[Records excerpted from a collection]
========
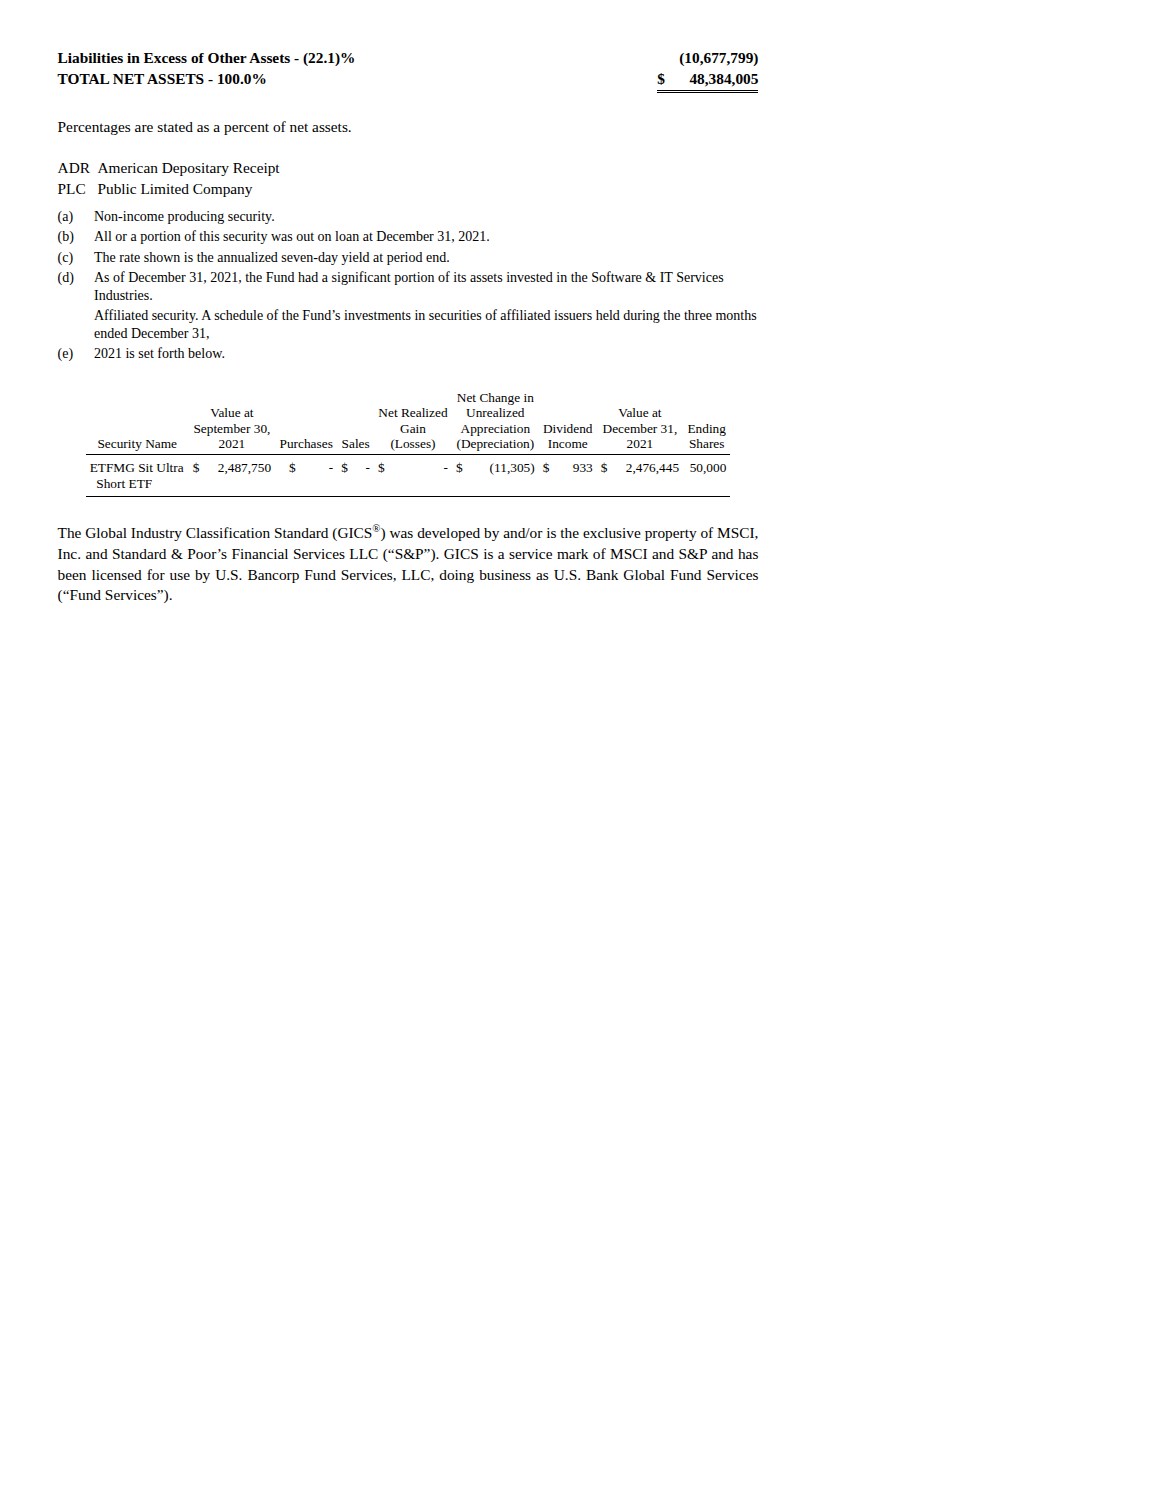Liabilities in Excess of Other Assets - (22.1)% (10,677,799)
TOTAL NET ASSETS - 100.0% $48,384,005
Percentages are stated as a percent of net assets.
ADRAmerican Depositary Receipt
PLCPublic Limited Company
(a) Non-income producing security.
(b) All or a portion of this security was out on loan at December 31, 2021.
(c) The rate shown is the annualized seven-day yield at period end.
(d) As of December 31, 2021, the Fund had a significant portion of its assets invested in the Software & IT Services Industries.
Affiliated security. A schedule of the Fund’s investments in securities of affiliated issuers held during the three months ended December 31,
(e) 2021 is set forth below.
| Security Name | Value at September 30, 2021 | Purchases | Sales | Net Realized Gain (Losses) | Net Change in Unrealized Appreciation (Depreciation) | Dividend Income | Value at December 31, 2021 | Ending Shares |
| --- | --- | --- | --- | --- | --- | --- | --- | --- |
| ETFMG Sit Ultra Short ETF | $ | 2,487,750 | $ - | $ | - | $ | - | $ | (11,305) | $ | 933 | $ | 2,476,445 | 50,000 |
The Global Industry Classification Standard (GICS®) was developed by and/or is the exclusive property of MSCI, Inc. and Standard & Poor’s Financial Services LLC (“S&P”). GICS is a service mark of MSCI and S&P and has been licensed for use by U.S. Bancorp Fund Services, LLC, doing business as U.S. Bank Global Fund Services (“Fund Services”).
========
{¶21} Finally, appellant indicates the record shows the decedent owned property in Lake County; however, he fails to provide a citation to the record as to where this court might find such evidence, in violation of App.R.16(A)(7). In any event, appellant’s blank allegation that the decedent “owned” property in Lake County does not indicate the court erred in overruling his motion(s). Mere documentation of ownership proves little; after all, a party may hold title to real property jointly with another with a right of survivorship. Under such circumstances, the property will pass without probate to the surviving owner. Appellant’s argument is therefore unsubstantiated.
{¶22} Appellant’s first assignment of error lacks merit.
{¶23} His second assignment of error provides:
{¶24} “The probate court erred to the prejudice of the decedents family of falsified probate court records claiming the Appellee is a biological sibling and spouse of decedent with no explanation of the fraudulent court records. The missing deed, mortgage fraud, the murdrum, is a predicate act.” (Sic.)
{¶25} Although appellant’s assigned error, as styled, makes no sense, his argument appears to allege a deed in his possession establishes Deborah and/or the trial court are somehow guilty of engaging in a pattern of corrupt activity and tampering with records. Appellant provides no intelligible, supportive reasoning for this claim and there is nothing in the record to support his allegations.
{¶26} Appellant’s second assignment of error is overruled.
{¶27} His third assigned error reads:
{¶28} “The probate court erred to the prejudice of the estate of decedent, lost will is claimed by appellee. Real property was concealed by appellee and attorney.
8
========
- EXERCISE DIRECTIONS
Using the entries, state how many of their lines hold "second"; give the number and no more.

- WRITTEN RESPONSE
2